Segundo estimativas da consultoria internacional Regulus Partners, o Brasil deverá gerar US$ 4,139 bilhões em receitas com apostas online em 2025, valor que o colocará em 5º lugar no ranking global. Esse número, equivalente a cerca de R$ 22 bilhões, marca a primeira vez que o Brasil fica entre os maiores mercados de apostas do mundo segundo a Regulus. Historicamente, mercados como os Estados Unidos, Reino Unido, Itália e Rússia dominam o cenário das apostas. No topo da lista da Regulus estão:
- Estados Unidos: estimados em US$ 17,312 bilhões.
- Reino Unido: US$ 9,901 bilhões.
- Itália: US$ 4,617 bilhões.
- Rússia: US$ 4,515 bilhões.
- Brasil: US$ 4,139 bilhões.
Logo atrás do Brasil vêm mercados como Austrália, Canadá e França.
Olhando para os números: como o mercado operou até agora
De acordo com a Secretaria de Prêmios e Apostas (SPA) do Ministério da Fazenda, os 78 operadores licenciados até agora registraram R$ 17,4 bilhões em receita no primeiro semestre de 2025. O perfil dos apostadores também aparece nos relatórios:
- 17,7 milhões de brasileiros participaram;
- Gasto médio por apostador: cerca de R$ 983 por semestre (R$ 164 por mês);
- Perfil demográfico: 71% homens e predominância entre pessoas de 31 a 40 anos.

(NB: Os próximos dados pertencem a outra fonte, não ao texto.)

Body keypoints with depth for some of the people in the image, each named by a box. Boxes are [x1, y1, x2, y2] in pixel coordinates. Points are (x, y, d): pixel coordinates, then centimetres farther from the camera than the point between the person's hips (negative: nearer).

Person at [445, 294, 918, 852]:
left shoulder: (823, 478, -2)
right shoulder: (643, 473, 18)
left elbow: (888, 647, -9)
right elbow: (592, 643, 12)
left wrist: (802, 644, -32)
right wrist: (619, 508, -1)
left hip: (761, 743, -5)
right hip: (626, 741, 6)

A arrecadação de impostos também tem tido um volume alto. No primeiro semestre, foram gerados R$ 4,7 bilhões em tributos, segundo dados da SPA. A partir de novembro, a alíquota sobe de 12% para 18% sobre a receita líquida (GGR), o que deve aumentar ainda mais a arrecadação. Os recursos provenientes dessas apostas serão direcionados para áreas já discutidas e resolvidas no governo:
- 36% para o esporte
- 28% para turismo
- 13,6% para segurança pública
- 10% para educação
- 10% para seguridade social
Riscos e debates
Apesar do entusiasmo, há também preocupação com os impactos sociais desse crescimento tão acelerado. Um estudo técnico do Banco Central do Brasil revelou que, entre janeiro e agosto de 2024, entre 18 e 21 bilhões de reais foram transferidos via Pix para sites de apostas. O mais alarmante é que cerca de 5 milhões de beneficiários do Bolsa Família fizeram apostas, movimentando aproximadamente R$ 3 bilhões, segundo o mesmo levantamento. Esses dados levantam questões sobre vulnerabilidade financeira e o apelo das apostas para populações em situação mais delicada economicamente.

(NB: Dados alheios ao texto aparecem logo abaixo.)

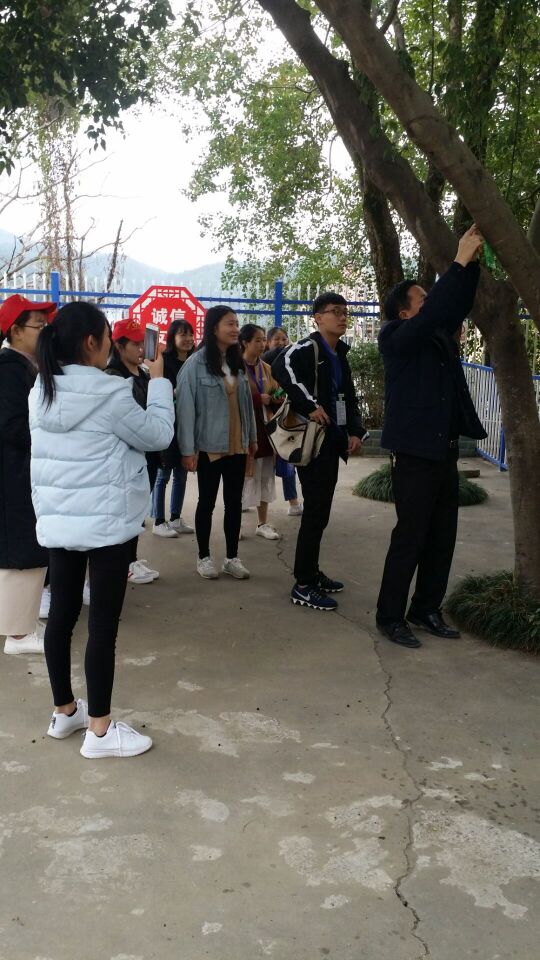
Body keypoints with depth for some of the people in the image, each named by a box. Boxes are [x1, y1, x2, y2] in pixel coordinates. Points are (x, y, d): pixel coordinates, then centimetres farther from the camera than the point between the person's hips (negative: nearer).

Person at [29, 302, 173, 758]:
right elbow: (158, 434, -6)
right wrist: (159, 382, 4)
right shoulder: (109, 393, -17)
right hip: (105, 523, -7)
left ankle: (64, 711, 29)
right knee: (103, 625, 1)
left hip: (57, 521, 7)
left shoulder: (41, 392, 5)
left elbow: (43, 459, 11)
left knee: (62, 615, 15)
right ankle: (100, 730, 10)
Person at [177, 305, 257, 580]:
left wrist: (252, 437, 13)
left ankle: (232, 557, 20)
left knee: (234, 501, 9)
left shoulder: (237, 363, 7)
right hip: (209, 446, -5)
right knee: (207, 501, 7)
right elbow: (186, 407, -12)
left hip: (237, 445, 5)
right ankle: (204, 557, 20)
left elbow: (246, 401, 12)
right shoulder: (196, 364, -11)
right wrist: (188, 448, -13)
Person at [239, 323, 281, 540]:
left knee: (265, 475, 9)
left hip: (265, 428, 7)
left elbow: (275, 394, 16)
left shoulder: (267, 369, 14)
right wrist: (259, 398, -20)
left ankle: (263, 523, 18)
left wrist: (278, 398, -6)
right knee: (243, 475, -4)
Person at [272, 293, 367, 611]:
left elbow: (349, 397, 20)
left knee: (321, 510, 14)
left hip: (333, 440, 9)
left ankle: (312, 572, 26)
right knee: (316, 510, -8)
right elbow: (281, 369, -32)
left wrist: (356, 430, 5)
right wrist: (310, 405, -29)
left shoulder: (340, 355, 15)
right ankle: (303, 585, -1)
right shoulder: (307, 348, -12)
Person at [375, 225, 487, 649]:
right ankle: (390, 617, 9)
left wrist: (474, 264, -2)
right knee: (410, 538, -3)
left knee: (442, 537, 12)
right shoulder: (397, 339, -10)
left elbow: (455, 308, 11)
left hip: (445, 452, 8)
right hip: (415, 454, -8)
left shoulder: (438, 336, 12)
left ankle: (426, 609, 24)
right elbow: (433, 313, -24)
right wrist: (459, 261, -20)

A normalização das apostas também tem gerado muitas críticas. Muitos analistas alertam para os riscos da publicidade agressiva, o que levou à criação da CPI das Bets, instalada pelo Senado para investigar o impacto orçamentário nas famílias, a possível ligação com crimes e o uso de influenciadores digitais.
As perspectivas para o mercado brasileiro de apostas são muito positivas, mas também trazem desafios. Segundo a Redirection International, o setor pode crescer, em média, 50% ao ano até 2028, se manter a dinâmica de investimento e regulação favorável. Por outro lado, para controlar os riscos sociais, outras medidas já estão sendo discutidas, como restrições na publicidade (bem parecidas com as regras para publicidade de cigarros) e programas de apoio ao jogo responsável.